ANO1 can be regulated through mRNA–miRNA interaction. miR-381 was the target miRNA tested for the correlation in this study and our results suggest an inverse correlation between miR-381 and ANO1 expression. Inhibition or upregulation of miRNAs using synthetic inhibitors or mimic has been shown to be an effective approach rather than targeting upstream pathways to achieve endogenous regulation of miRNAs. In this study overexpression of miR-381 using a mir-381 mimic had a negative effect on ANO1 expression in Cd-exposed cells. This suggests that targeting miR-381 can serve as a regulatory mechanism for ANO1 (Fig. 4c).
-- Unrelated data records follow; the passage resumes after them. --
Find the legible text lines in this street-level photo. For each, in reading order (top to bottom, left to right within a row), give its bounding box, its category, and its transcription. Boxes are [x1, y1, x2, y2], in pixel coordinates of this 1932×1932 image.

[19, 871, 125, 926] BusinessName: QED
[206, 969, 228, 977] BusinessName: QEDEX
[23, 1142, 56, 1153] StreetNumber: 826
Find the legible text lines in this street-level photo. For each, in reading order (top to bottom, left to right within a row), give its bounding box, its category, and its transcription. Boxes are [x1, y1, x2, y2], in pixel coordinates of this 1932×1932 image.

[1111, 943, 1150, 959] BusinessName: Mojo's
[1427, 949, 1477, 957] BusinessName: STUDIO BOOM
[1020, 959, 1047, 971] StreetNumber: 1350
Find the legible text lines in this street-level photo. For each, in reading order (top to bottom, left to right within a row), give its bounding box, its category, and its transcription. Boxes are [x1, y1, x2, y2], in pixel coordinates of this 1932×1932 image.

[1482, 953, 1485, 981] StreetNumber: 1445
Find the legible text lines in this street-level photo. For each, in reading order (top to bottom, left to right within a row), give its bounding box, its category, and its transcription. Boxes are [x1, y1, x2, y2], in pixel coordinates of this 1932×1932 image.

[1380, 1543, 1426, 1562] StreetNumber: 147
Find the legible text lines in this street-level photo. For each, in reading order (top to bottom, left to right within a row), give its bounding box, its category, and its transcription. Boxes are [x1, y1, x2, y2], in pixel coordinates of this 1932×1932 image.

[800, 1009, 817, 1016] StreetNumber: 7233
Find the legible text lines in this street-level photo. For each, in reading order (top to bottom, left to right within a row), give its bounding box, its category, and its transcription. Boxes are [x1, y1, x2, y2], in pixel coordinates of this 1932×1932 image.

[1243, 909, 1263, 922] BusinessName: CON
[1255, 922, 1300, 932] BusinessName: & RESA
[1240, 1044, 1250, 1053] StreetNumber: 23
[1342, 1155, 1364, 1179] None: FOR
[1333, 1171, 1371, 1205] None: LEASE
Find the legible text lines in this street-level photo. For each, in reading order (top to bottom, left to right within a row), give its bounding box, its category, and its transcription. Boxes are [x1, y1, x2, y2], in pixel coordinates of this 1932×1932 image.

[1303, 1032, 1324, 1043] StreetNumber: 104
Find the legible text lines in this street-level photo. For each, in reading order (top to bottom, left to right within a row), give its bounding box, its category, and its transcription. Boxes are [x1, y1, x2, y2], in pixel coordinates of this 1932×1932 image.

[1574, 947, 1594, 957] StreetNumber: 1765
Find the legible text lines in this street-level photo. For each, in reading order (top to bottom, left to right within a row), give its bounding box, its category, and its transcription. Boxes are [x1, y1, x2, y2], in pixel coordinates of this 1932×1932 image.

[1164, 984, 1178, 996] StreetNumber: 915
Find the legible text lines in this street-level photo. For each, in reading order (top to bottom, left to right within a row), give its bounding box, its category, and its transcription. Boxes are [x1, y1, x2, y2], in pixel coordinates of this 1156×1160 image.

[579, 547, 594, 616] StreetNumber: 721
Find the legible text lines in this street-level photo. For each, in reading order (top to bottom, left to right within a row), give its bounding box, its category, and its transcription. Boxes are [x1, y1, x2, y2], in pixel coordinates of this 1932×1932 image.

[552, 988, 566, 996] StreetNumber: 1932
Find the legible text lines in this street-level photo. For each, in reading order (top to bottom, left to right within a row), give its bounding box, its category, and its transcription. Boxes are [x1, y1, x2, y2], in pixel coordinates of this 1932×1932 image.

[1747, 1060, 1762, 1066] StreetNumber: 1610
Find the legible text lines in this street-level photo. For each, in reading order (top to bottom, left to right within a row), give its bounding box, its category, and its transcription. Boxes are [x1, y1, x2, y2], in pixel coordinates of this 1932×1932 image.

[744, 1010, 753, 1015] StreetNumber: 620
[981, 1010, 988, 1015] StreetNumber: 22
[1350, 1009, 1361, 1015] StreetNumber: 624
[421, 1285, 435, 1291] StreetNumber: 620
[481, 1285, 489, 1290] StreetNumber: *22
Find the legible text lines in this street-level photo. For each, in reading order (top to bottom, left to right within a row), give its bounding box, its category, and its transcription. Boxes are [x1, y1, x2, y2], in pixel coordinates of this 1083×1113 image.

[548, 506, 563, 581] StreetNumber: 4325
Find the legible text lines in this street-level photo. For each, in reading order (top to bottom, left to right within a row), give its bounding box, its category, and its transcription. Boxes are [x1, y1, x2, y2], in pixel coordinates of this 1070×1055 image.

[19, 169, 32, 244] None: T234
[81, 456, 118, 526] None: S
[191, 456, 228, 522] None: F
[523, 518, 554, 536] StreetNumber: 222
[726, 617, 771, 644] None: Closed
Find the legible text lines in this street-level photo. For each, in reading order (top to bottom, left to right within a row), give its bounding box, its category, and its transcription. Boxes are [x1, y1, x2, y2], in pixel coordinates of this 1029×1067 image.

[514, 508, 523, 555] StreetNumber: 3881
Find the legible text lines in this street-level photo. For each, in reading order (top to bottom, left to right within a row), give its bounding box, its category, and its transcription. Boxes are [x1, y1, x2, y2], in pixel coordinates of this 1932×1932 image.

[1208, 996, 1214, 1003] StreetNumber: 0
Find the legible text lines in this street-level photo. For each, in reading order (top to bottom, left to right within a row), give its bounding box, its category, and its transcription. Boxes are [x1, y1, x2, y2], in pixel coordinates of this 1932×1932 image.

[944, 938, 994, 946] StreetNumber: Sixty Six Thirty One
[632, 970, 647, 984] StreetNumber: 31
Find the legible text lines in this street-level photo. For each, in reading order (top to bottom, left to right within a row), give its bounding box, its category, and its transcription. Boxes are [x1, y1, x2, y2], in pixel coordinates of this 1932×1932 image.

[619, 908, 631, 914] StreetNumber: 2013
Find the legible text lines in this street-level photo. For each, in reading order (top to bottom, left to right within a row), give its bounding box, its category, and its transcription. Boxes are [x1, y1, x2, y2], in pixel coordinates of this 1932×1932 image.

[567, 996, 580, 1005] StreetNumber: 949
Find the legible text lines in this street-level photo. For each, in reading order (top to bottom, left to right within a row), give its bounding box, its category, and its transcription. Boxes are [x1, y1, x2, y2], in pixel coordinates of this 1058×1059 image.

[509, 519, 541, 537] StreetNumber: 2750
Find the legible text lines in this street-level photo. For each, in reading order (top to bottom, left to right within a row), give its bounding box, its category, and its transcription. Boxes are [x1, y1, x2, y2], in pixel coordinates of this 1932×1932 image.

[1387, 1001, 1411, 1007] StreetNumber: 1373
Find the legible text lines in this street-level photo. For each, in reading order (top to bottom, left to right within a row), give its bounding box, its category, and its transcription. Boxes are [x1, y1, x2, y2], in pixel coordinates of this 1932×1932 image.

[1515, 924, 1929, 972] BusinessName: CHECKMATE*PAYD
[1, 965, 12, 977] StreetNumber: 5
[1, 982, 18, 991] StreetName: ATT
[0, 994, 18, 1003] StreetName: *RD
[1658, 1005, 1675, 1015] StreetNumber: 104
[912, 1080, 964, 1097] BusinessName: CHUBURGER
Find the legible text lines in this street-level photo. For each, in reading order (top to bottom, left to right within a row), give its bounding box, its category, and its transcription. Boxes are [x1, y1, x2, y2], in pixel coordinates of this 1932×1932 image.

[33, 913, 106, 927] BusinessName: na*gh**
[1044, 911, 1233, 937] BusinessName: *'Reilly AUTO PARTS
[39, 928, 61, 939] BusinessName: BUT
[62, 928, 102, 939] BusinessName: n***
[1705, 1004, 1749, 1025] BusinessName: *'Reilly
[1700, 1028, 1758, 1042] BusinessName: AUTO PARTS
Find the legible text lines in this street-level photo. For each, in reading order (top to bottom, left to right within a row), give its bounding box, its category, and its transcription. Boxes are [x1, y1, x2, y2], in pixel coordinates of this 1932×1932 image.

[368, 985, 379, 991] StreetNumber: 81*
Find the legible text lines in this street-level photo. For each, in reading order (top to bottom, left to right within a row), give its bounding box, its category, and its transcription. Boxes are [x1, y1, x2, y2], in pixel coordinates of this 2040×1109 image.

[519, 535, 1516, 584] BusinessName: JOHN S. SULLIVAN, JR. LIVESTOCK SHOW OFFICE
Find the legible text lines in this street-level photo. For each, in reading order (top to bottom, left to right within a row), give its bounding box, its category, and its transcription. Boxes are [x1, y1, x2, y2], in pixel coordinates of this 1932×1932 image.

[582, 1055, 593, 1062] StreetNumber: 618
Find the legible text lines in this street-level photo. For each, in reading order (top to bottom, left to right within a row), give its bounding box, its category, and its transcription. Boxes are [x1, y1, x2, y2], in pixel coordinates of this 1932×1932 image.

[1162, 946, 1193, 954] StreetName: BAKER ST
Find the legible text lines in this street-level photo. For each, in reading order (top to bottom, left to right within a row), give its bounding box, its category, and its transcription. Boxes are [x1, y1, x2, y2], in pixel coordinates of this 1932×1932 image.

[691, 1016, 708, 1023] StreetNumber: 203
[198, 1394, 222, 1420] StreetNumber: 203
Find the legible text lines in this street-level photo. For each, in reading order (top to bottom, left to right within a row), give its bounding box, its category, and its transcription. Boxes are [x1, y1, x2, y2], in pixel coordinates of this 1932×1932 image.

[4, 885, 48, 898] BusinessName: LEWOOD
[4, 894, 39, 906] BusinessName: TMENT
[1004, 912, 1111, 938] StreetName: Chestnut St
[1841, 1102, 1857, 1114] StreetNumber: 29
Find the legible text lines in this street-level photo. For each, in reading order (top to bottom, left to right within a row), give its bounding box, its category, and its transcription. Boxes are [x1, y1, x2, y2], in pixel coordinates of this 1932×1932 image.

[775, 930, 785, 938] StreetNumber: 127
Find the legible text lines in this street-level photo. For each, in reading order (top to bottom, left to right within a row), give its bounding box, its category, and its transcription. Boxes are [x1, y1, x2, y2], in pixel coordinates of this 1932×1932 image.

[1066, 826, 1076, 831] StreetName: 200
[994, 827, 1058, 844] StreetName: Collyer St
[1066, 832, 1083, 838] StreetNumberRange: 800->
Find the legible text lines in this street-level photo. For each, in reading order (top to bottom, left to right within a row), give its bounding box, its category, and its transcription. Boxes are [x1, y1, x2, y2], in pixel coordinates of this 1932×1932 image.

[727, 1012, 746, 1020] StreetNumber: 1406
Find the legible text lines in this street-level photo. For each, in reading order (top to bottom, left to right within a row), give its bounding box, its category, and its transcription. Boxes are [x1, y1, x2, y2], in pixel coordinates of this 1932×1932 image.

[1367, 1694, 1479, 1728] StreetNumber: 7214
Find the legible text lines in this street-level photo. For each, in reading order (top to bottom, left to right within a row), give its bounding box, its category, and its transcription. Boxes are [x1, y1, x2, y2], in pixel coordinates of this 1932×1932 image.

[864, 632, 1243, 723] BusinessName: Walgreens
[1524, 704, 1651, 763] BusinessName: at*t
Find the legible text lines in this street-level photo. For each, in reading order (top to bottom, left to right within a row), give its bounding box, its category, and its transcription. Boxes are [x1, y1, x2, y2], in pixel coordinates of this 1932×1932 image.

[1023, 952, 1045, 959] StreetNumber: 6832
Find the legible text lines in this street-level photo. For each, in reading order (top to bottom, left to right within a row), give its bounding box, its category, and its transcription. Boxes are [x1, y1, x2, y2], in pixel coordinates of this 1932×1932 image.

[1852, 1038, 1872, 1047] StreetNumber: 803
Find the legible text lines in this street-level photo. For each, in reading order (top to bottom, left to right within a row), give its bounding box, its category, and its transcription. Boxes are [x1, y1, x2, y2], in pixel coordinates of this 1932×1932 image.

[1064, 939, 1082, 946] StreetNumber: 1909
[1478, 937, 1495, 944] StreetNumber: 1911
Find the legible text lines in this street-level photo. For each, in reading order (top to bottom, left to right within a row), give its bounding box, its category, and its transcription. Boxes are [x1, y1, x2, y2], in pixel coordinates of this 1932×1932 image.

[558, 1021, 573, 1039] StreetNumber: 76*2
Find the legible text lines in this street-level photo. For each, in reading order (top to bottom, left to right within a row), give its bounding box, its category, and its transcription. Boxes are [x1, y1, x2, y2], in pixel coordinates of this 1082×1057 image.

TGF-β signaling which has been extensively studied and reported to highly expressed and promote airway remodeling in asthma is also suppressed by an increased expression of miR-381. TGF-β promotes goblet cell transformation resulting in increased mucus production and secretion28. Knockdown of miR-381 increases epithelial cell proliferation with increased Ki-67 stained cells and intensity13. In gastric cancer induction of miR-381 expression suppresses differentiation of epithelial cells and reduces cell proliferation29. Our observations from experiments involving low-dose Cd-exposure of epithelial cells suggested a similar understanding that ANO1 is a direct target for miR-381 which is downregulated upon low-dose Cd-exposure (Fig. 4c). Thus, CS-induced Cd-toxicity may alter cellular homeostasis mechanisms at very low concentrations. Thus Cd-exposure in a person with an existing pulmonary condition can have an additive or adverse effect with increased susceptibility towards infections and environmental allergens and that miRNAs may act as potential therapeutic targets to be explored further in Cd-exposure and subsequent lung injury.